▶ [Stated problem]: Please convert the text lines of every row below into a JSON list of strings, one string per line, skipping blank lines. Omit the pictures from your answer.

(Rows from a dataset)
/---

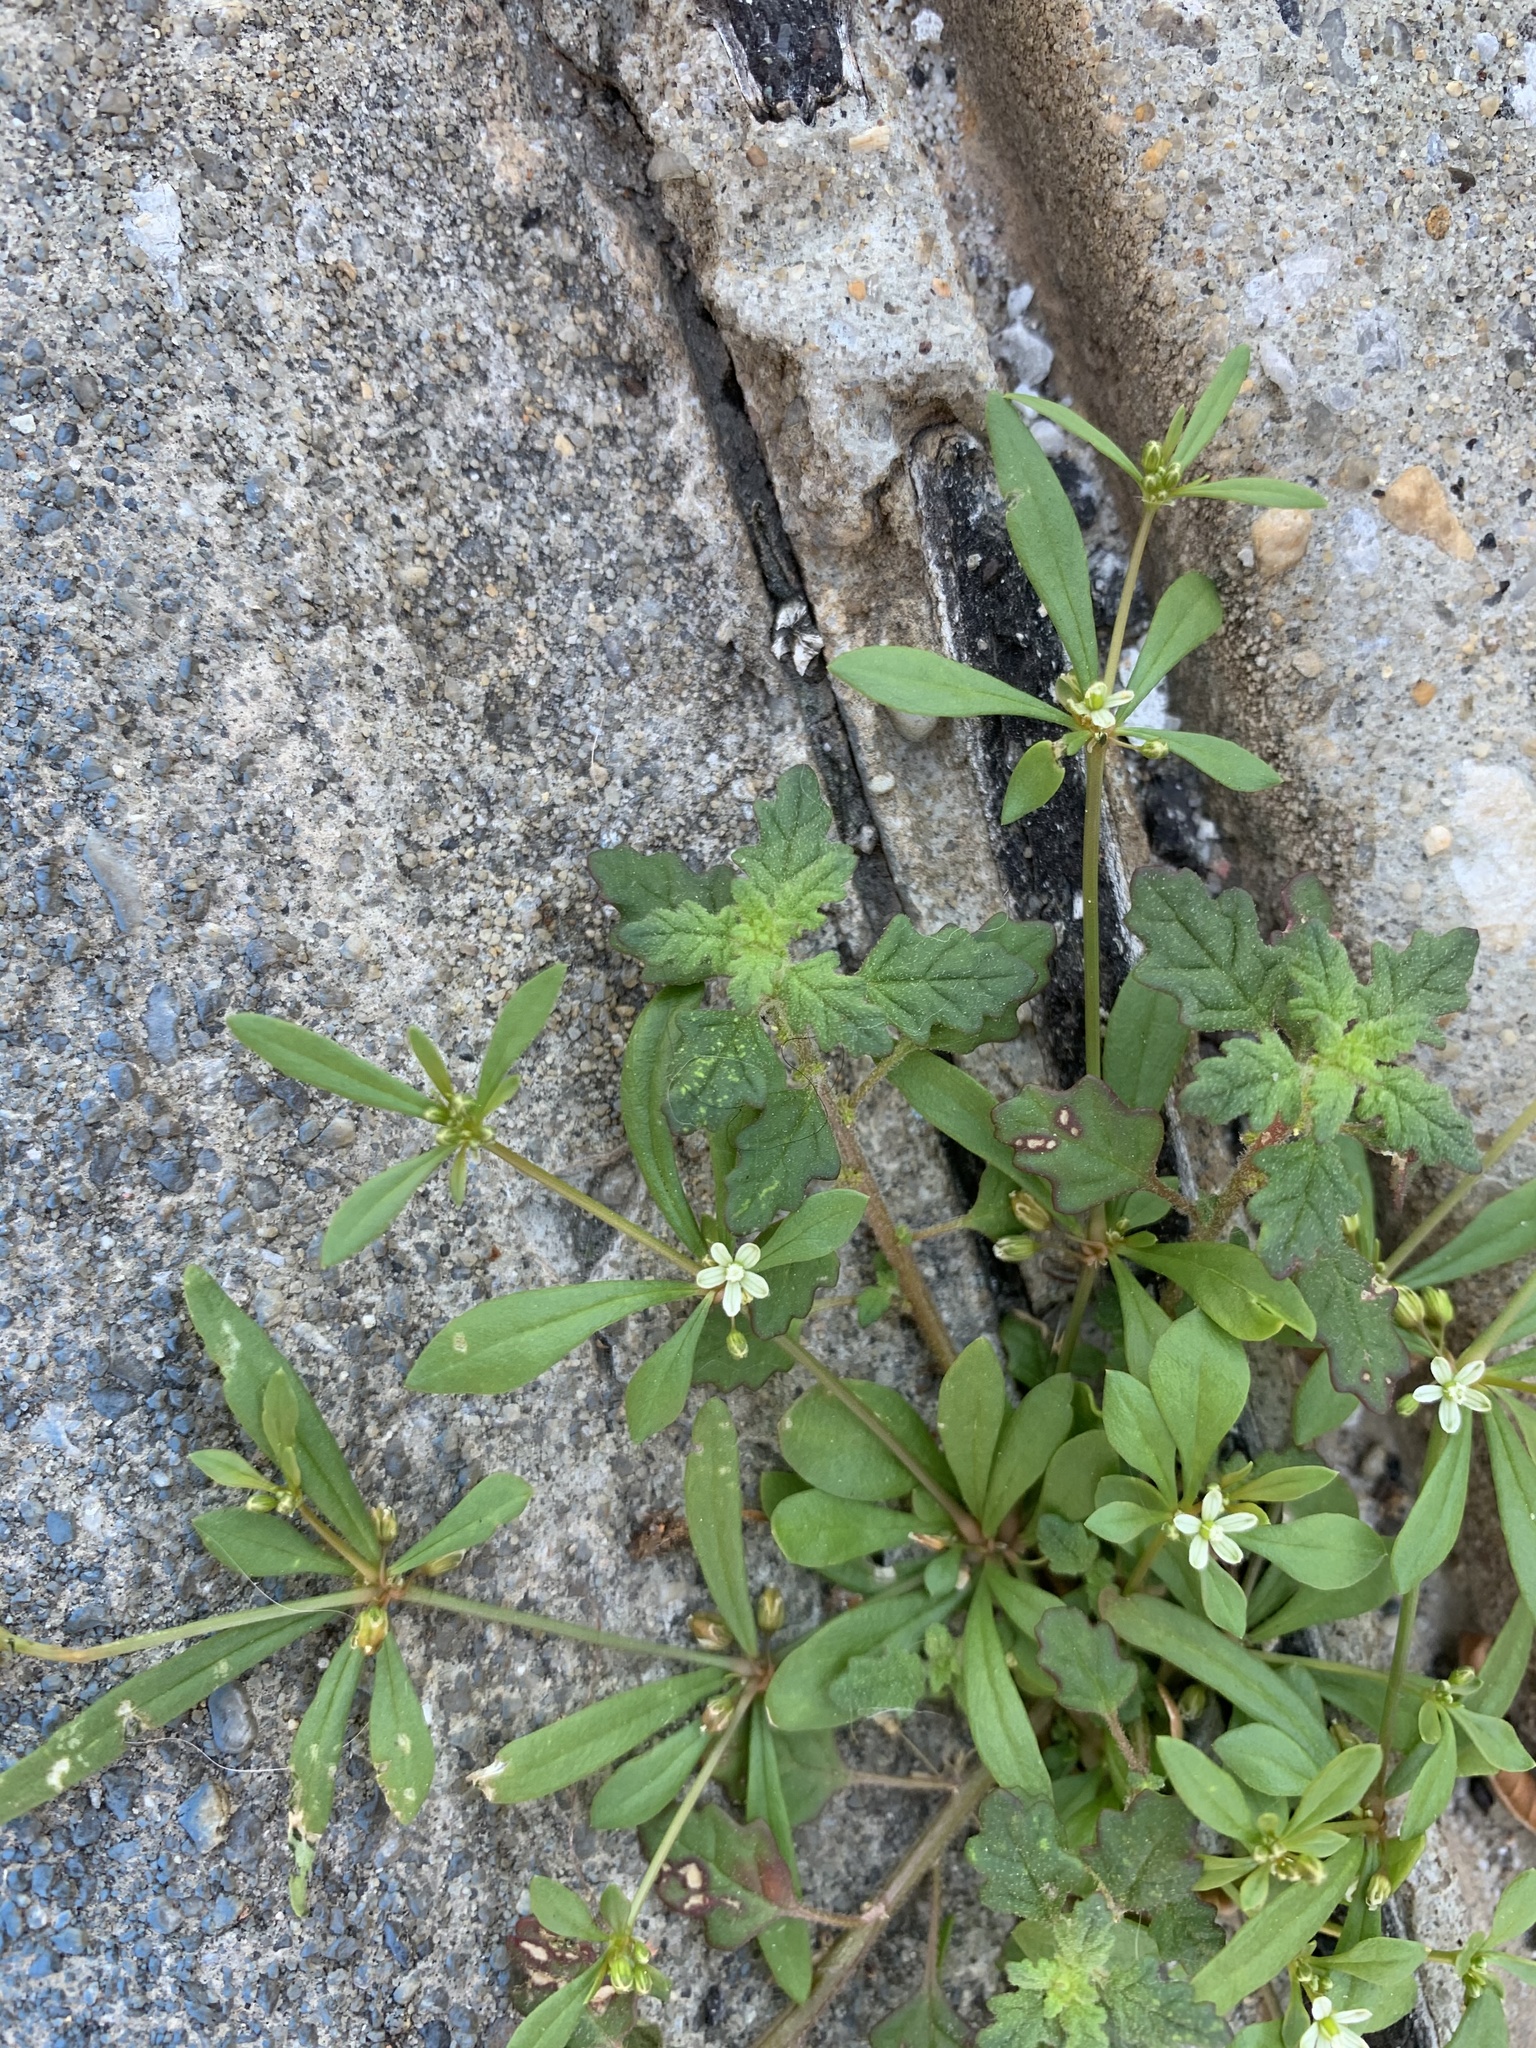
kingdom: Plantae
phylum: Tracheophyta
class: Magnoliopsida
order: Caryophyllales
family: Molluginaceae
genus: Mollugo
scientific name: Mollugo verticillata
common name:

\---

▶ [Written answer]:
[
  "kingdom: Plantae",
  "phylum: Tracheophyta",
  "class: Magnoliopsida",
  "order: Caryophyllales",
  "family: Molluginaceae",
  "genus: Mollugo",
  "scientific name: Mollugo verticillata",
  "common name:"
]